Discussing the extensive ratings coverage in Saudi Arabia, Al-Toukhi underscored the agency’s comprehensive analysis, covering 100 percent of all Islamic and conventional banks and major corporations like Saudi oil giant Aramco and petrochemicals manufacturer Sabic.

“In fact, we have the highest coverage in Saudi Arabia across both corporate finance and financial institutions. This broad and deep coverage enables our analysts to provide a more comprehensive and accurate analysis of the creditworthiness of entities,” he remarked, emphasizing the breadth and depth of Moody’s coverage in the Kingdom.

As the Saudi economy diversifies away from oil, the firm anticipates growth in sectors like technology, renewable energy, and tourism.

“One significant development we are observing is the growing awareness and integration of Environmental, Social, and Governance factors into investment decisions,” said Al-Toukhi.

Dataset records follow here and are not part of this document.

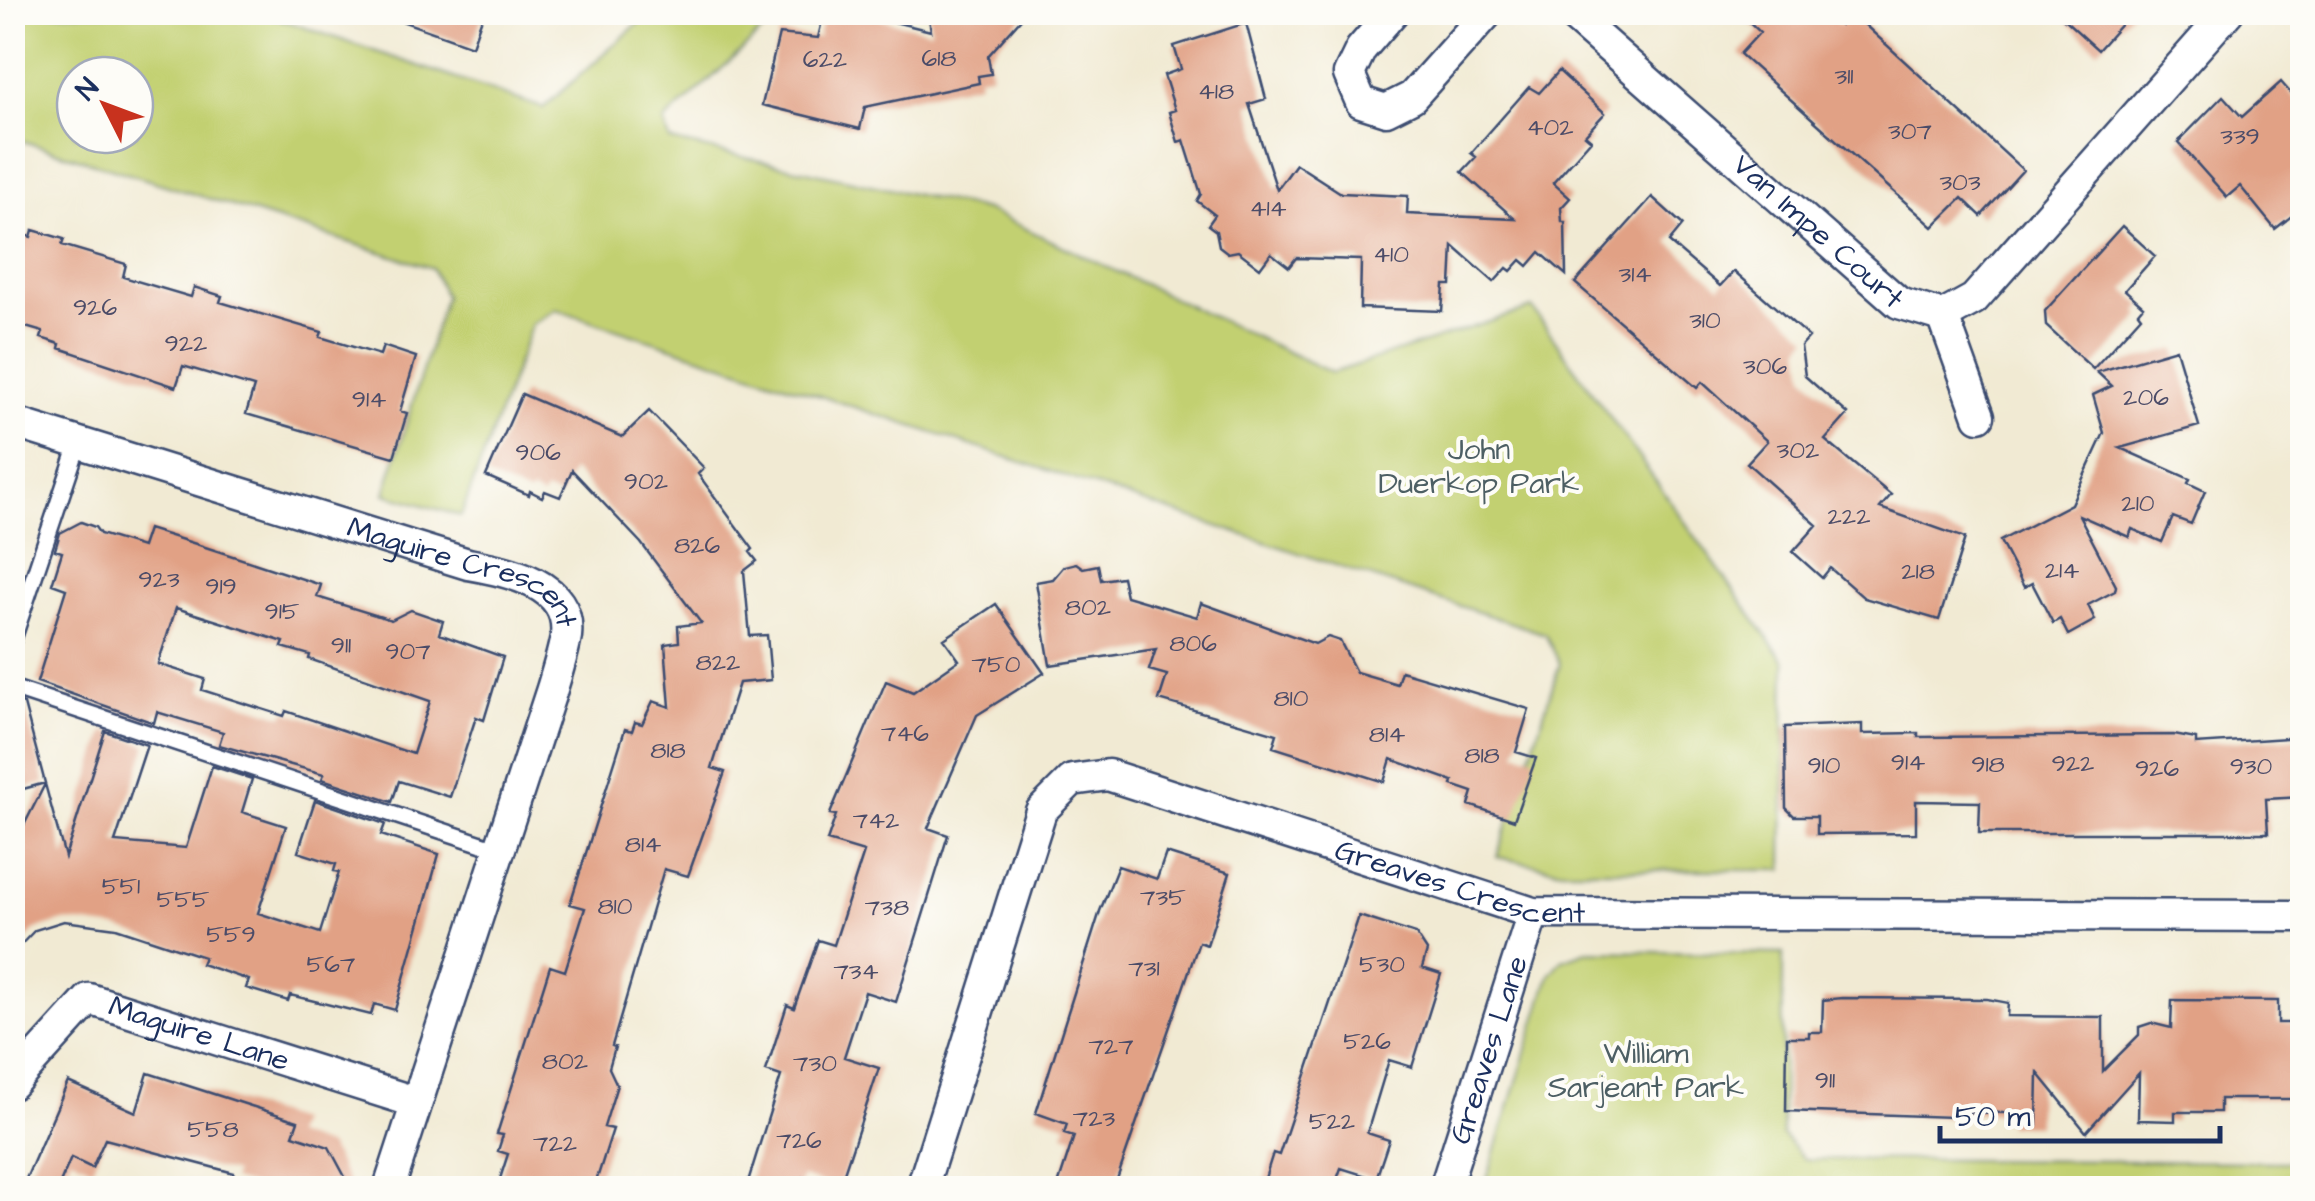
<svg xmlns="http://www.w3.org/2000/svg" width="2315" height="1201" font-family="'Architects Daughter',sans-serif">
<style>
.green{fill:#c2d071;stroke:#6e8068;stroke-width:2.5;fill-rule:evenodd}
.building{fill:#e1a185;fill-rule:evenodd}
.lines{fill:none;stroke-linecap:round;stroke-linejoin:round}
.lane-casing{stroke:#3b4b70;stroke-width:20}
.street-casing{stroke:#3b4b70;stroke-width:35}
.lane{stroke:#fff;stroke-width:15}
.street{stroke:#fff;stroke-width:30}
.labels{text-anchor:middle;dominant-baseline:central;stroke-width:8;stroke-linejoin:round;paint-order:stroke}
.number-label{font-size:25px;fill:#4c4c68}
.street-label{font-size:30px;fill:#1b2f5e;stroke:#fdfcf7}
.park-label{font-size:30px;fill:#4d5f64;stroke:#fdfcf7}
</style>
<rect width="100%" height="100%" fill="#fdfcf7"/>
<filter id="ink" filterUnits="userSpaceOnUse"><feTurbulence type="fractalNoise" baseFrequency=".01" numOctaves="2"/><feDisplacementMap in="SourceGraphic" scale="20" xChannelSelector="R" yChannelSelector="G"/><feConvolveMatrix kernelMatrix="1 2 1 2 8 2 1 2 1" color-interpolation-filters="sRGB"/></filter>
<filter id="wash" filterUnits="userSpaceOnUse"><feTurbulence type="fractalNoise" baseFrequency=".0048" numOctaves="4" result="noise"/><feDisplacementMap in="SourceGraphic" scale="40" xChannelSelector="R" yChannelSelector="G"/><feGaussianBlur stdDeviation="2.25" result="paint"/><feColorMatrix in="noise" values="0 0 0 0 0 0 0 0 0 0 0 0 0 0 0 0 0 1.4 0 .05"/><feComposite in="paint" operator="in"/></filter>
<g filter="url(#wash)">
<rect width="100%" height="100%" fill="#f1ead3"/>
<path class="green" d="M12,13H262L543,108L650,13H782L664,122L670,141L986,210L1332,373L1532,308L1785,662L1783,870H1562L1497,857L1560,664L1545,634L556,309L532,324L461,516L385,494L445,296L432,268L13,138ZM75,75H135V135H75Z
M1587,951L1783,954L1782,1135L1804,1159L2302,1162V1188H1484L1550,975L1562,960Z"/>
<g id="blocks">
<path class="building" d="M391,12H484L472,46L390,17Z
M824,12H854L931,31L928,12H1027L988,56L991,74L978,76L979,83L865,107L860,129L762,105L779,34L818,38Z
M1739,12H1826L1840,25L1852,13L2023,170L1981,216L1962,198L1933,227L1740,54L1760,32Z
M2056,12H2132L2098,50Z
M1246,23L1266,99L1249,104L1277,190L1296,164L1341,193L1408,196L1407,214L1515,219L1462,172L1476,157L1471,153L1529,87L1539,93L1559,71L1605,113L1585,135L1591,140L1553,183L1570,198L1561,208L1562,222H1565L1566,275L1540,252L1528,266L1521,260L1511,271L1507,268L1494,282L1453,246L1451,285H1444L1442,311L1360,308L1361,260L1296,258L1289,267L1271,253L1260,268L1238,251L1228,253L1219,246L1216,231L1208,225L1215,215L1197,201L1201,194L1184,140L1178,142L1169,112L1175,110L1164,75L1181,69L1174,46Z
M2281,82L2302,106V208L2275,229L2240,186L2227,197L2178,142L2223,96L2242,117Z
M1652,197L1683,225L1669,242L1720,286L1734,271L1809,337L1801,346L1805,376L1848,414L1825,440L1891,495L1880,508L1965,538L1939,620L1864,598L1830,568L1822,578L1793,552L1817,525L1747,463L1767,441L1702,382L1697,388L1575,283Z
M2122,226L2155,256L2125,290L2143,306L2138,312L2141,316L2093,369L2046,326L2045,311Z
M33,230L64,239L62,245L126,264L123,277L191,297L194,287L222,296L220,302L322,332L320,337L380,355L383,346L416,357L400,411L407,413L394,457L246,414L254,387L183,366L176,387L59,348L60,344L41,338L43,332L12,323V231L31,237Z
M2176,349L2199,426L2120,448L2190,479L2188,483L2205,491L2191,524L2173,517L2162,542L2132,529L2129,537L2079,515L2116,586L2115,591L2088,605L2095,620L2068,635L2060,619L2053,623L2032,583L2024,587L2000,541L2071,504L2104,433L2093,395L2112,386L2097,372Z
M522,394L622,437L649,411L704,468L698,474L753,549L750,552L757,561L744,571L750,636L767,635L771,680L739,683L712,768L725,772L688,876L664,869L612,1046L615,1047L609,1068L617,1085L604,1127L613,1129L594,1188H497L508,1154L498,1151L503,1135L497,1134L550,966L565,971L585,908L570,904L625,729L632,731L635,722L642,724L653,701L670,707L665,644L679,642L678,626L701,623L641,543L572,470L560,497L545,491L542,497L530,491L529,495L486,476Z
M81,522L95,527L100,534L142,547L148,529L196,544L321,585L317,597L391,620L411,610L443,621L439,634L503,657L484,720L476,717L450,797L399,781L392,802L322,779L324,774L219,745L223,732L157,712L154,723L37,682L66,589L52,584L62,552L55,550L60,533ZM176,608L284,642L282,647L310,655L309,659L430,701L413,754L286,711L284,716L202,690L205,679L158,664Z
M1076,563L1083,568L1098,565L1101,580L1122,577L1126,596L1197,617L1201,603L1315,644L1328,637L1340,641L1356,672L1397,684L1401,671L1529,709L1516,752L1536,758L1514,820L1469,805L1473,792L1452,785L1453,781L1391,759L1384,782L1273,747L1277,734L1159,700L1167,675L1149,670L1156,649L1050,665L1036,582L1053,579L1064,566Z
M996,604L1044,673L977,715L928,828L948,835L896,1002L865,992L844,1057L879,1068L839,1188L802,1177L798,1188H746L781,1076L766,1071L787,1005L794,1008L818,940L834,945L864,852L827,841L836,815L830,814L886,681L913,692L959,660L944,639Z
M12,700L24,704L45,783L12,792Z
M1862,724V734L1918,733V737L2174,735L2196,739V744L2302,737V797L2266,799L2268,833H1979L1980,802L1916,801V833L1817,834V816H1794L1786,808L1785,727Z
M105,731L147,745L115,842L186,848L212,766L252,779L242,812L286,826L258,913L320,933L339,872L334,871L336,864L298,852L315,800L385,824L381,835L439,854L395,1010L374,1004L371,1015L290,995L288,1001L246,988L249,980L201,964L204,957L116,928L64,921L35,930L12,954V849L45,784L65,857Z
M1166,853L1230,873L1207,945L1199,942L1114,1188H1057L1074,1136L1064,1133L1067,1124L1036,1113L1100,911L1118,866L1157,879Z
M1359,916L1416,934L1427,951L1422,968L1441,974L1412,1067L1389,1060L1367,1133L1389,1140L1376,1179L1341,1168L1334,1188H1262L1273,1153L1279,1155Z
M1842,998L1987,999L2008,1003L2007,1016L2103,1017V1071L2139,1035V1027L2151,1023L2171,1028L2172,1000L2278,1001V1023H2302V1099H2220V1112H2175V1121L2138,1120L2139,1073L2086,1132L2038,1073L2037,1125H2008V1113L1952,1112V1117L1786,1111L1787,1037H1809V1032H1822L1823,1000Z
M148,1073L298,1121L293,1135L329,1147L351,1188H260L232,1180L234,1173L105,1139L92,1168L71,1158L58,1188H22L68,1082L136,1112Z"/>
</g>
</g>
<g filter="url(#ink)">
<use href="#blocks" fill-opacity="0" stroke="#3b4b70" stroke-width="2.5"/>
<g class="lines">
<g class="lane-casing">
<path id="lane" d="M12,642L79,442
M12,688L500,850"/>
</g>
<g class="street-casing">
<g id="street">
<path d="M1393,12L1361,49L1349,74L1361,102L1386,110L1412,97L1488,12"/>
<path id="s1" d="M1569,12L1899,303L1943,316L1974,299L2228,12"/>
<path d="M1943,316L1979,416"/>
<path id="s2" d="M12,422L468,564C505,571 572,582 566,636C563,654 557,672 552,689L389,1188"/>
<path id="s3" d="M12,1084L89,999L415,1102"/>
<path id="s4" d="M922,1188L1041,811L1072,780L1108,775L1533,913L2302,916"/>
<path id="s5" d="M1445,1188L1533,913"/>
</g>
</g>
<use href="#lane" class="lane"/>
<use href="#street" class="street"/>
</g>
</g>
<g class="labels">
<g class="number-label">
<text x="939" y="58">618</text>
<text x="825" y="59">622</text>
<text x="1844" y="76">311</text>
<text x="1216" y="91">418</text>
<text x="1550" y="127">402</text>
<text x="1910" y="131">307</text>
<text x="2240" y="136">339</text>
<text x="1960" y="182">303</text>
<text x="1268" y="208">414</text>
<text x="1391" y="254">410</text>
<text x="1635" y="274">314</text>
<text x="95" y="307">926</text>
<text x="1705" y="320">310</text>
<text x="186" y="343">922</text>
<text x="1765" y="366">306</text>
<text x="2146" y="397">206</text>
<text x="369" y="399">914</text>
<text x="1798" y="450">302</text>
<text x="538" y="452">906</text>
<text x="646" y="481">902</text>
<text x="2138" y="503">210</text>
<text x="1849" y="516">222</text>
<text x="697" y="545">826</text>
<text x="2062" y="570">214</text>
<text x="1918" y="571">218</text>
<text x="159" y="579">923</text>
<text x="221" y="586">919</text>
<text x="1088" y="607">802</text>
<text x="282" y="611">915</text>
<text x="1193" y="643">806</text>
<text x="341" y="645">911</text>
<text x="408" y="651">907</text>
<text x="718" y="662">822</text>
<text x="996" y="664">750</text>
<text x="1291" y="698">810</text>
<text x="905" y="733">746</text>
<text x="1387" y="734">814</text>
<text x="668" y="750">818</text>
<text x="1482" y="755">818</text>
<text x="1908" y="762">914</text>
<text x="2073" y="763">922</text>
<text x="1988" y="764">918</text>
<text x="1824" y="765">910</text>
<text x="2251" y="766">930</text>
<text x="2157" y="768">926</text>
<text x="876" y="820">742</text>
<text x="643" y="844">814</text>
<text x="121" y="886">551</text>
<text x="1163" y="897">735</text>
<text x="183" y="899">555</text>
<text x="615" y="906">810</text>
<text x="887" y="907">738</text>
<text x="231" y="934">559</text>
<text x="331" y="964">567</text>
<text x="1382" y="964">530</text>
<text x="1144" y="968">731</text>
<text x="856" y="971">734</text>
<text x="1367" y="1041">526</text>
<text x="1111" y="1046">727</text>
<text x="565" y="1061">802</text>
<text x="815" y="1063">730</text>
<text x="1825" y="1080">911</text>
<text x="1094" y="1118">723</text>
<text x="1332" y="1121">522</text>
<text x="213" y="1129">558</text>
<text x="799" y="1140">726</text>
<text x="555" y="1143">722</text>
</g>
<g class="street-label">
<text stroke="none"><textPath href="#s1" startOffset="332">Van Impe Court</textPath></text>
<text stroke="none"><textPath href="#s2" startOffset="478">Maguire Crescent</textPath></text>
<text stroke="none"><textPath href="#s4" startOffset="845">Greaves Crescent</textPath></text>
<text stroke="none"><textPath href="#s3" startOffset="230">Maguire Lane</textPath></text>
<text stroke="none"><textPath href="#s5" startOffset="145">Greaves Lane</textPath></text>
</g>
<g class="park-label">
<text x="1479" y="450">John<tspan x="1479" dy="34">Duerkop Park</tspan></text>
<text x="1646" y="1054">William<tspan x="1646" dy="34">Sarjeant Park</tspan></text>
</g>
</g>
<rect width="2315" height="1201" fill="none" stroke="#fdfcf7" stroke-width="50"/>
<g transform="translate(105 105) rotate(312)"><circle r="48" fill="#fdfcf7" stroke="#a3aaba" stroke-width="2.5"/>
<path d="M0-8L18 38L0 25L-18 38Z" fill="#c8321e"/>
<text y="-15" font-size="28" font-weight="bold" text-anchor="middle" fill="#1b2f5e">N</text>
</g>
<path d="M1940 1126v15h280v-15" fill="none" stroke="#1b2f5e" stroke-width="5"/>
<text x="1955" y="1126" font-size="30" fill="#1b2f5e" stroke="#fdfcf7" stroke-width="8" paint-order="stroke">50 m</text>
</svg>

According to the official, Moody’s has been offering Second-Party Opinions on the environmental credentials of financial instruments such as green, social, and sustainability bonds.

“Overall, we believe these factors will play a significant role in shaping the credit landscape in Saudi Arabia in the coming years,” Al-Toukhi said, expressing optimism about the future of the credit landscape in the Kingdom.